Como é característico na União o fim de um ciclo corresponde à abertura de um outro. Desde logo porque, uma vez assinado, o Tratado de Lisboa terá que ser submetido a ratificação por todos os 27 Estados membros, prevendo-se que esse processo se desenrole no período de escassos onze meses, tendo em vista a sua entrada em vigor a 1 de Janeiro de 2009.
Como já se percebeu pelos primeiros tiros de aviso, o debate para já vai centrar-se na escolha do processo de ratificação, se por referendo se por via parlamentar.

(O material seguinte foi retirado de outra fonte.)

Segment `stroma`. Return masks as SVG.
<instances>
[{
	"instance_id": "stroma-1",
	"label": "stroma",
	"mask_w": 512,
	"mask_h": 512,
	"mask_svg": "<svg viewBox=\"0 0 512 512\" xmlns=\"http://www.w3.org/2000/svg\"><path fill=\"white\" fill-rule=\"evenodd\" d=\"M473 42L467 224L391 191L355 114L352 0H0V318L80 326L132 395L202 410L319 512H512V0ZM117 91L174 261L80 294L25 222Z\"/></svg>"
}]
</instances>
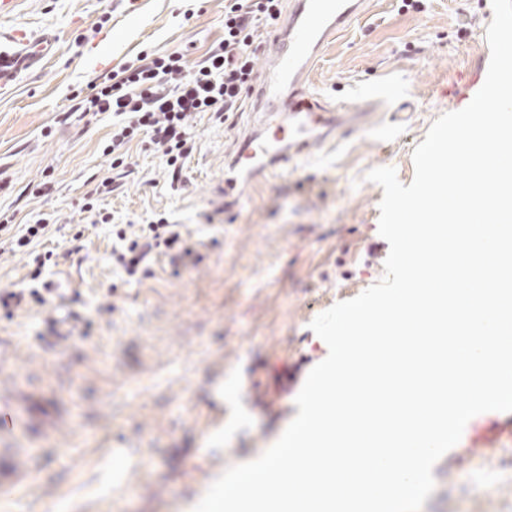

Trata-se de um debate legítimo mas não se pode dizer que seja um debate europeu. Isto porque cada Estado é livre de decidir da forma por que opta ratificar o novo Tratado.
A teoria conspirativa diz que há um "pacto de sangue" entre as lideranças europeias para não levar a cabo referendos. Com a conhecida excepção da Irlanda, que a tal se encontra obrigada por imposição constitucional.
Pessoalmente não creio nessa tese. Mas veremos como as coisas se vão passar nos vinte e sete e depois tiraremos as conclusões.
Independentemente da forma de ratificação, o próximo período vai ser particularmente exigente na análise e no debate das próprias soluções de fundo que o Tratado consagra.
Com efeito, seria uma oportunidade perdida que nos esgotássemos nas possíveis controvérsias sobre a forma de ratificação, passando para segundo plano as soluções substantivas do Tratado.
Creio que o valor acrescentado do Tratado de Lisboa terá que ser aferido em função de três critérios fundamentais. Por um lado, o critério da questão do poder, isto é, do impacto que as reformas institucionais terão no equilíbrio de poderes interno à União, tanto no que diz respeito à relação entre Estados de grande dimensão e os de pequena e média dimensão como no que concerne ao protagonismo das diversas instituições (Conselho, Comissão e Parlamento).
Em segundo lugar, avaliar o valor acrescentado do Tratado de Lisboa quanto às competências que são conferidas à União, designadamente naqueles domínios onde se inova, com especial destaque para a política externa e de defesa e para as políticas de imigração e asilo e de cooperação policial e judicial.
Em terceiro lugar, a reforma dos Tratados foi iniciada por uma Declaração anexa ao Tratado de Nice, em Dezembro de 2000, com o objectivo de aproximar os cidadãos da União. E se é verdade que a proclamação da Carta dos Direitos Fundamentais da União, em Estrasburgo, na passada quarta-feira, representa, sem dúvida, um elemento desta aproximação, não é menos verdade que numa importante extensão este objectivo tem nos Tratados apenas um ponto de partida mas a sua plena efectivação depende sobretudo das políticas que a União prossiga em concreto. A título de exemplo refira-se que o Tratado de Lisboa inova (quer em relação aos Tratados existentes quer em relação ao Tratado Constitucional) no domínio da política energética e da luta contra as alterações climáticas, mas como é óbvio as simples bases legais não são em si suficientes para responder aos anseios e angústias dos cidadãos neste domínio tão delicado como crucial para o nosso futuro colectivo.
O que significa também que o debate sobre o destino do Tratado de Lisboa estará intimamente associado ao ambiente económico e político que as instituições da União e os governos nacionais criarem em torno das políticas concretas a prosseguir já durante o próximo ano de 2008.
Neste momento de celebração registe-se, pois, que a presidência portuguesa cumpriu o que se lhe pedia, estando por isso de parabéns e sendo credora de um merecido reconhecimento por parte de todos os europeus.